A Walgreen Co. store in Chicago, Ill. on

A Walgreen Co. store in Chicago, Ill. on March 23, 2012. The company reported third quarter profits were up on June 24, 2014, but economists were disappointed. Credit: Bloomberg News / Daniel Acker

Unlike other industrialized nations, the United States taxes domestic corporations on profits made overseas, even though they are already taxed by the foreign country ["Keep the companies in this country," Opinion, Aug. 14]. In addition, U.S. companies are taxed at the highest rate among developed nations: 35 percent.

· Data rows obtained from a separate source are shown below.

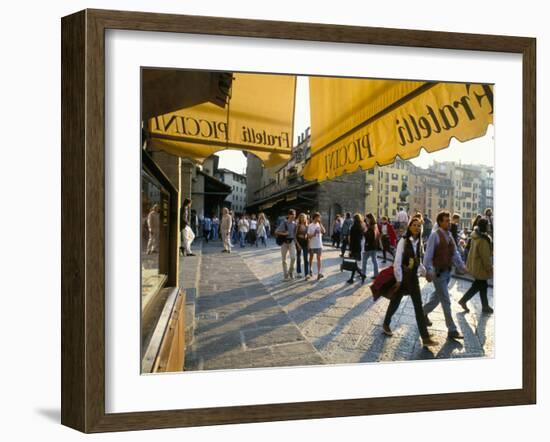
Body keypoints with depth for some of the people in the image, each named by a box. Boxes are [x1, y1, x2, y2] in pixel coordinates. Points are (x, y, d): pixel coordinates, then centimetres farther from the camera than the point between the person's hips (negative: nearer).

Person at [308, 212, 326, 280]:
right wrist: (314, 234, -23)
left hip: (319, 245, 1)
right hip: (312, 245, -1)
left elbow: (323, 231, -15)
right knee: (311, 257, 15)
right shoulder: (310, 226, -5)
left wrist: (320, 224, -17)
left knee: (318, 258, -7)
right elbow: (308, 236, -6)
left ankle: (319, 273, -11)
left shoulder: (319, 225, 3)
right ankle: (311, 269, 35)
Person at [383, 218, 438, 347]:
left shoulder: (418, 242, 4)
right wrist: (398, 279, -18)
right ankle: (386, 324, 37)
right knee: (395, 302, 12)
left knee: (419, 306, 1)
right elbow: (397, 261, -17)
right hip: (403, 277, -5)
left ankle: (425, 337, 3)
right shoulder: (403, 241, -15)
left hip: (413, 277, 5)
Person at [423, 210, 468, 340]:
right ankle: (452, 330, 2)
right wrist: (428, 271, -23)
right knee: (446, 302, -3)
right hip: (438, 272, -8)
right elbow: (428, 254, -17)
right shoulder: (435, 235, -14)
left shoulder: (449, 235, 9)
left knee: (437, 297, 21)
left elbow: (455, 253, 13)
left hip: (447, 272, 8)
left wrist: (461, 266, 3)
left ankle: (423, 314, 42)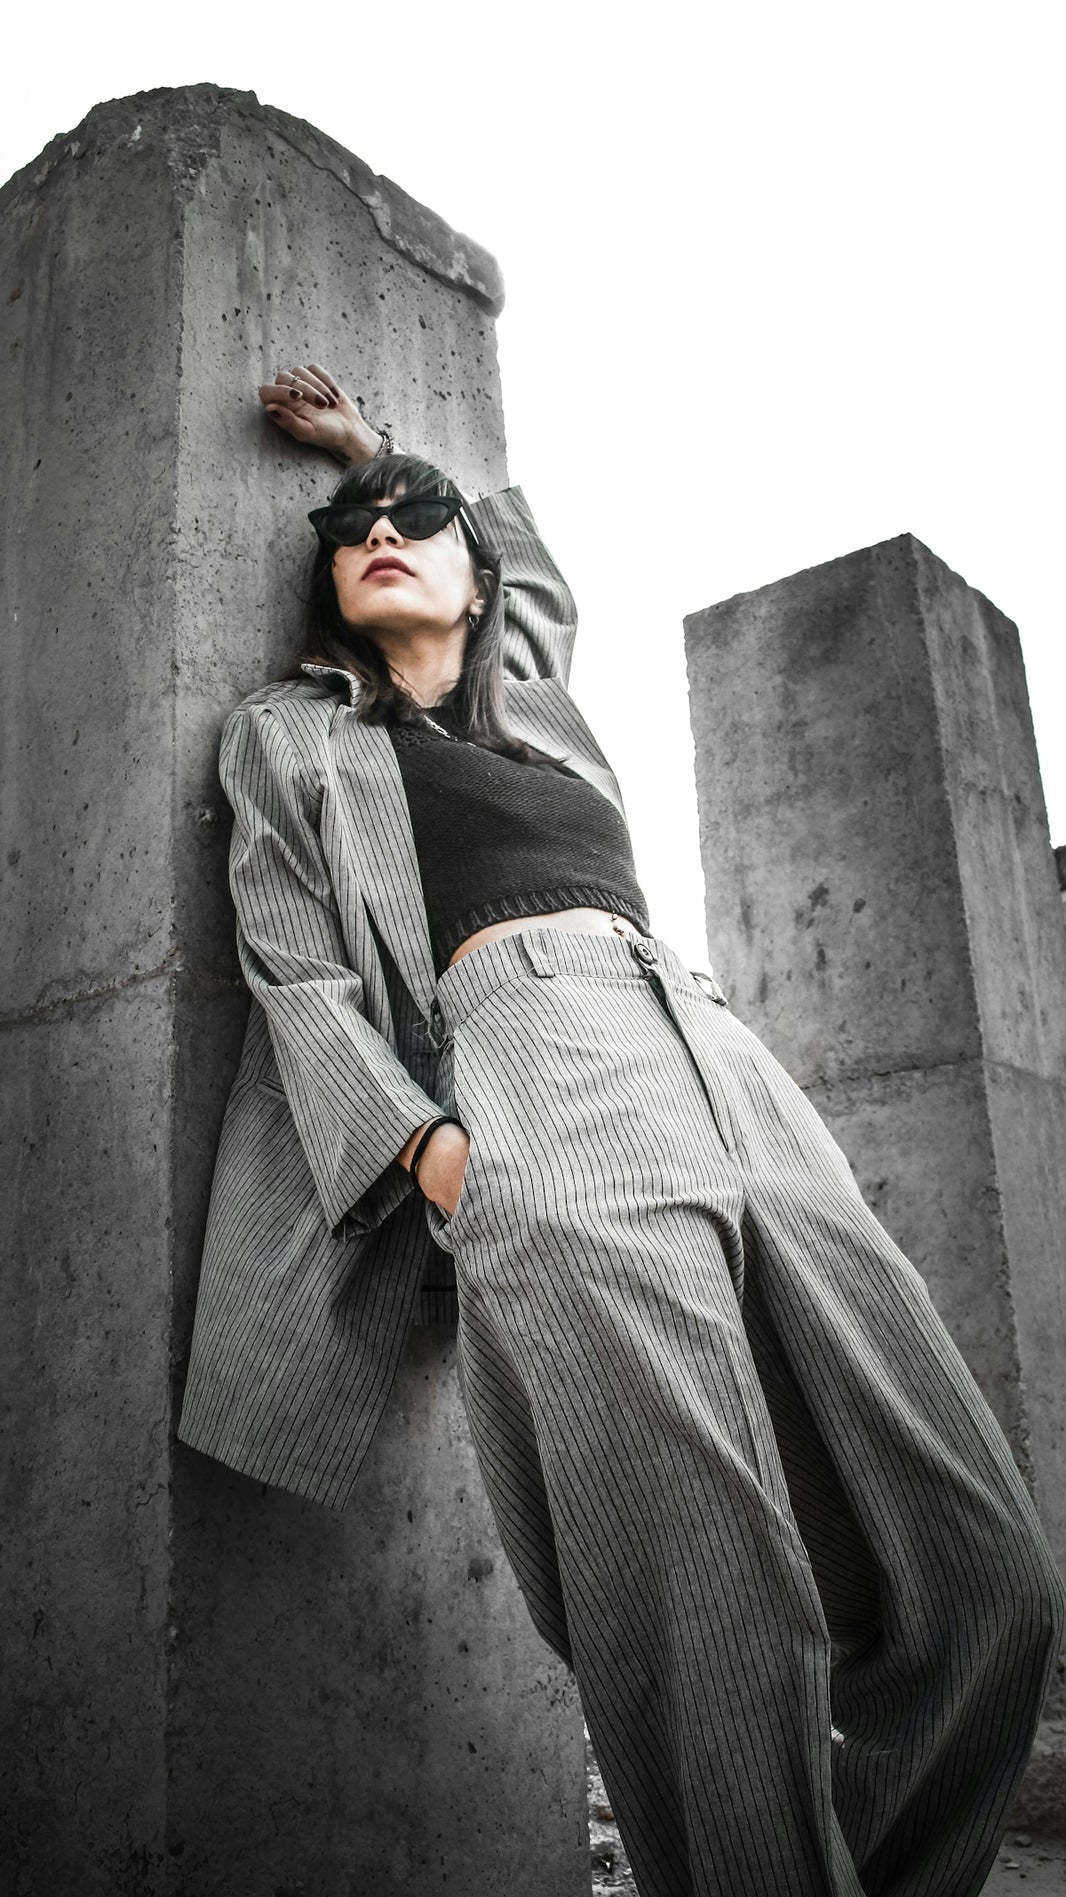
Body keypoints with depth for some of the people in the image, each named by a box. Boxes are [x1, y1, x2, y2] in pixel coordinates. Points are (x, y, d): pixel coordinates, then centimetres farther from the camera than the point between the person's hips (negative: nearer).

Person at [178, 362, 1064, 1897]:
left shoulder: (536, 691, 33)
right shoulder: (293, 736, 22)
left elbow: (535, 559, 58)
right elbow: (299, 978, 8)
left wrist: (376, 446, 55)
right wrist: (431, 1149, -9)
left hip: (731, 1068, 6)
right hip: (538, 1076, -5)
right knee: (725, 1630, -24)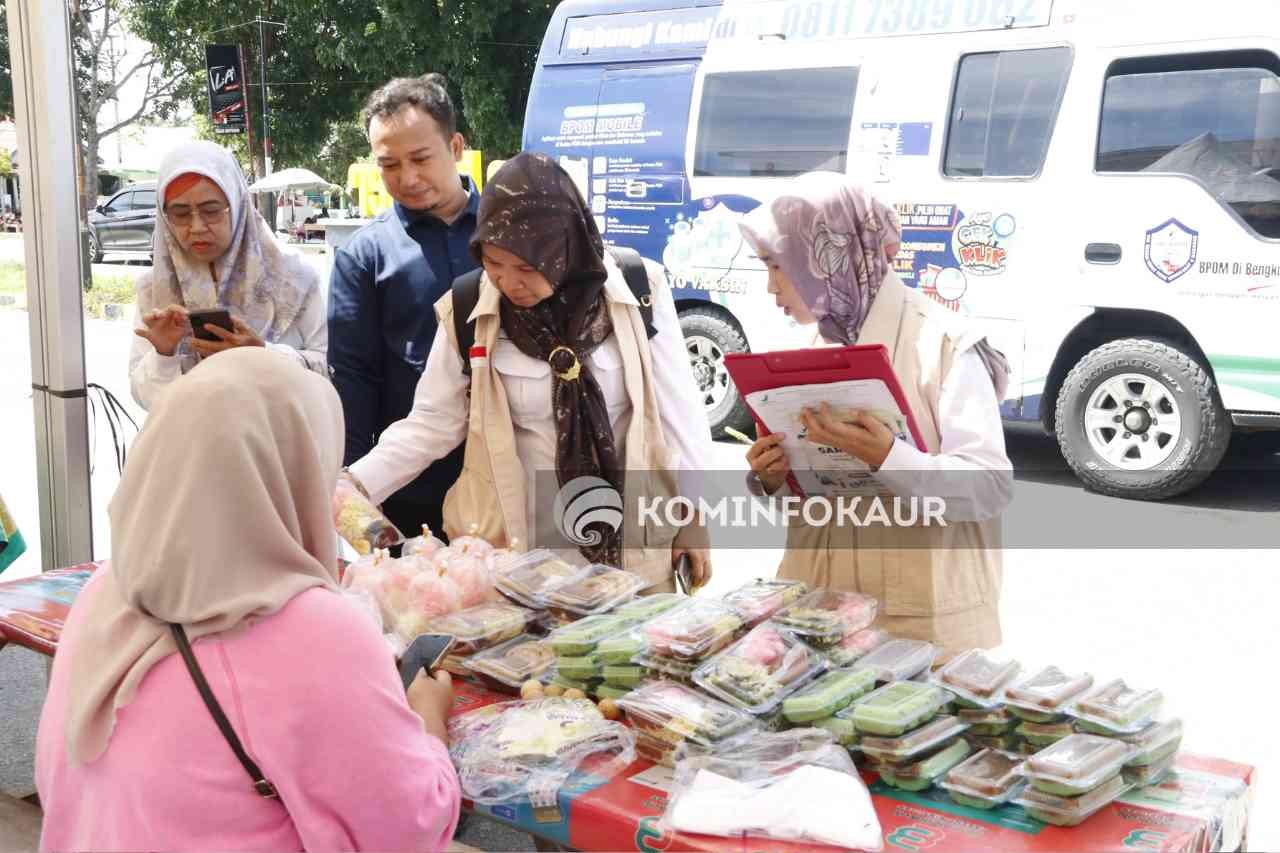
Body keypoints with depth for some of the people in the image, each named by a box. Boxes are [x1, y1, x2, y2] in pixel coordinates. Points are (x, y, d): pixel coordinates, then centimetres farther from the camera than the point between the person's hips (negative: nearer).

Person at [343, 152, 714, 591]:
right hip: (510, 553, 0)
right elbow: (432, 423, -1)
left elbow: (677, 412, -1)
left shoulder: (638, 292, -9)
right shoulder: (465, 312, -8)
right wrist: (356, 483, -14)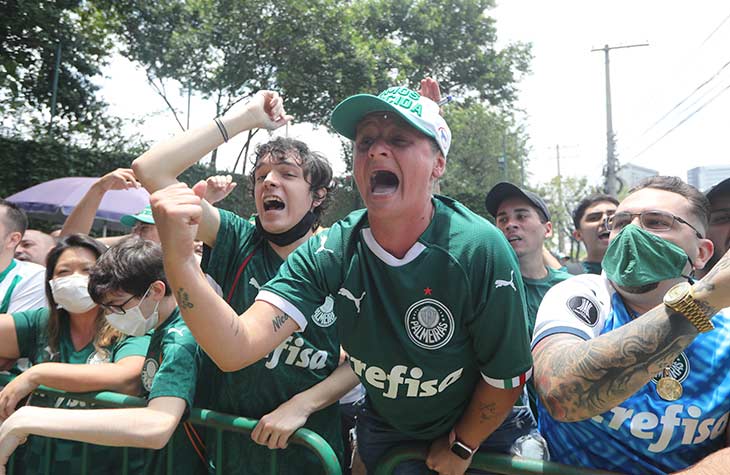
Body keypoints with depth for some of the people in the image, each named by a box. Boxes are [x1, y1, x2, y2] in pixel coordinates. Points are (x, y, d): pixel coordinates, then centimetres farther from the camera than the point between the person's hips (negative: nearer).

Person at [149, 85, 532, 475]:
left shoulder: (479, 250, -29)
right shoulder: (329, 253, -22)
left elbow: (507, 376, -16)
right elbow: (236, 349, -31)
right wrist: (178, 259, -45)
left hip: (476, 433, -1)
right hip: (382, 430, 2)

Columnist Anne Michaud wrote that the average effective corporate tax rate is 12 percent, but this figure is misleading, as it doesn't account for all taxes paid. President Barack Obama, and other members of the political class, have labeled corporations as unpatriotic when they merge with foreign firms to lower their tax liability. Michaud was also critical of corporate inversions.

A company fulfilling a fiduciary duty to shareholders by maximizing profits -- which in turn benefits employees and consumers and strengthens the economy -- is far from unpatriotic. However, what is un-American is a U.S. senator threatening the future success of an American company. When Walgreen was considering an inversion, by relocating its headquarters to Switzerland, one of the most powerful U.S. senators, Dick Durbin (D-Ill.), wrote to Walgreen that nearly 25 percent of its profits were from government-funded Medicare and Medicaid programs.

The implication was clear: If you act in the best interest of your company, you'll risk losing 25 percent of your business. Durbin's campaign of intimidation was successful. As a consequence, Walgreen lowered its expected earnings, costing shareholders, employees and customers.